Individualisiertes Lernen in der Gemeinschaft

Hinzu kämen klassen- und jahrgangsübergreifender Unterricht, der individualisiertes Lernen in der Gemeinschaft befördert – auch dies ist ein Rütteln an Schulstrukturen.

Längeres gemeinsames Lernen

Besonders wichtig erscheint mir ein längeres gemeinsames Lernen über das vierte Schuljahr hinaus. Der Zwang, SchülerInnen mit zehn Jahren (in wenigen Bundesländern mit zwölf Jahren) in unterschiedliche Schulformen zu sortieren, verfestigt bei den Lehrkräften einen Aussonderungsblick, der mit dem Glauben an ungleiche und bildungsresistente Begabungen einhergeht, und entmutigt SchülerInnen, die nicht den Sprung auf das Gymnasium schaffen. Mit dem Zurückfahren bzw. der Abschaffung der Hauptschule ist ein erster Schritt in Richtung einer Vereinheitlichung der Sekundarstufenbildung getan, die angestrebte Zweigliedrigkeit (ergänzt um das Sonderschulwesen) in den meisten Bundesländern zementiert allerdings die gesellschaftliche Spaltung zwischen bildungsorientierter Mittel- und Oberschicht einerseits und bildungsferner Unter- und Mittelschicht andererseits. Solange die Schule für Lernhilfe innerhalb des gegliederten Sonderschulwesens noch Bestand hat, gibt es auch noch die Schule der gesellschaftlich abgehängten Kellerkinder – in einer demokratischen Gesellschaft ein Skandal.

Gut, aber würdest du sagen, man kann so eine Zweigliedrigkeit irgendwie sinnvoll gestalten oder muss es auf die Abschaffung des Gymnasiums hinauslaufen aus deiner Sicht?
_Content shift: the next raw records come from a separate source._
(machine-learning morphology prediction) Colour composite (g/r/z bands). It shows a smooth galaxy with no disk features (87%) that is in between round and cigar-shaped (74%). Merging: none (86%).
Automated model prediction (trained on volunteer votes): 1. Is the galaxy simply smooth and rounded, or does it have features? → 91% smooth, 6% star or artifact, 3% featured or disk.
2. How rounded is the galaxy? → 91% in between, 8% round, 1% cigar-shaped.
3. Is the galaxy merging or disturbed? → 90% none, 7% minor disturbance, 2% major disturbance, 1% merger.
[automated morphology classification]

Die Gefahr des zweigliedrigen Schulsystems

Ich sehe in der Zweigliedrigkeit eine ganz große Gefahr, weil sie die Spaltung zwischen Reich und Arm, zwischen bildungsmotivierten und bildungsfernen Familien vertiefen wird, sodass man den Graben kaum noch überspringen kann. Soll Inklusion gesamtgesellschaftlich Wirkung zeigen, muss ein Weg gefunden werden, das Gymnasium mit einzubeziehen. Eine Chance besteht vielleicht in dem Starkmachen der zweiten Säule: der Gesamtschule bzw. Stadtteilschule. Wenn es gelingt, diese Schulen so zu entwickeln und auszustatten, dass sie auch für Kinder aus Familien, die auf Bildung großen Wert legen, attraktiv sind, könnte das Gymnasium in Bewegung geraten. Voraussetzung hierfür ist, dass beide Schulformen einen mittleren Abschluss ermöglichen und beide zum Abitur führen. Um eine Hierarchie der Schulformen zu verhindern, darf dem Gymnasium nicht erlaubt werden, schwache Schüler an die Gesamtschule abzuschieben. Das Gymnasium für die Tüchtigen, die Gesamtschule für die Schwierigen und Beladenen, das geht gar nicht.
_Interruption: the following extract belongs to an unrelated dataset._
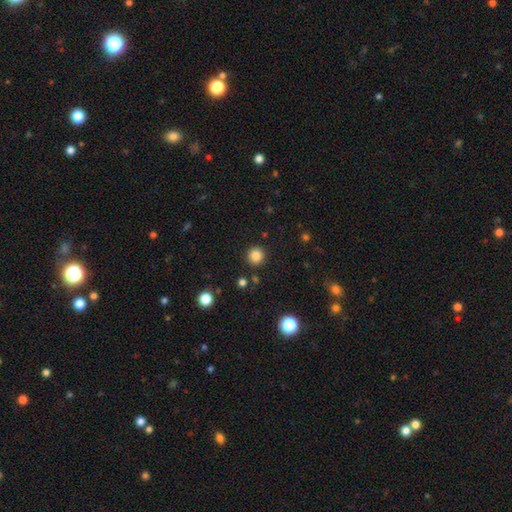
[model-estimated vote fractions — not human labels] Smooth or featured: smooth — 84% (star or artifact — 12%)
How rounded: round — 93% (in between — 6%)
Merging: none — 90% (minor disturbance — 6%)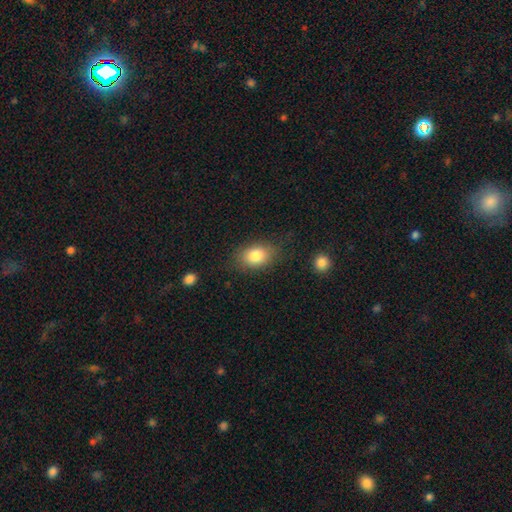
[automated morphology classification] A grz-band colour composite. It shows a smooth galaxy with no disk features (83%) that is in between round and cigar-shaped (74%). Merging: none (77%).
Was waren die wichtigsten Erkenntnisse der letzten Jahrzehnte, sowohl deine eigenen als auch von den Anderen der letzten Jahre?

Schule kann als Teil der Gesellschaft für Veränderungen sorgen

Eine existenzielle Erkenntnis ist sicher, dass die Schule ein Teil der Gesellschaft ist. Man kann mit Schule nicht die Gesellschaft grundlegend verändern. Schule kann sich nur bedingt gegen gesellschaftliche Verwerfungen stemmen, aber sie kann Schneisen ins Dickicht schlagen für Demokratie und Inklusion. Sie kann Modelle oder Perspektiven im Kleinen entwickeln, die sich vielleicht dann auch im gesellschaftlichen Großen und Ganzen einmal durchsetzen werden. Schule kann Anstoß geben für mehr Bildungsgerechtigkeit, für humaneres Umgehen miteinander, das denke ich schon. Und sie kann das nötige Wissen und Können vermitteln, das im späteren Leben hilfreich ist. Haben die SchülerInnen gelernt, Unterschiede im Lernen und Verhalten zu akzeptieren und als Ressource zu nutzen, werden sie auch in Beruf und Gesellschaft mit Unterschiedlichkeit besser zurechtkommen. Die inklusive Schule bietet hierfür gute Voraussetzungen

Auf der anderen Seite, wenn man sich das anschaut, sind ja bei diesen Netzwerkreisen, Blick über den Zaun und so weiter auch seit Jahren, Jahrzehnten immer dieselben Schulen wieder vertreten, oder? Also wenn man zur Gemeinschaftsschultagung geht, dann trifft man halt die üblichen

Verdächtigen, die sich auf den Weg gemacht haben, die eben diese progressive Richtung vertreten und wenn man bei vielen anderen guckt, dann ist es immer noch dieses klassische, »Einer steht vorne und hat Recht-Modell«.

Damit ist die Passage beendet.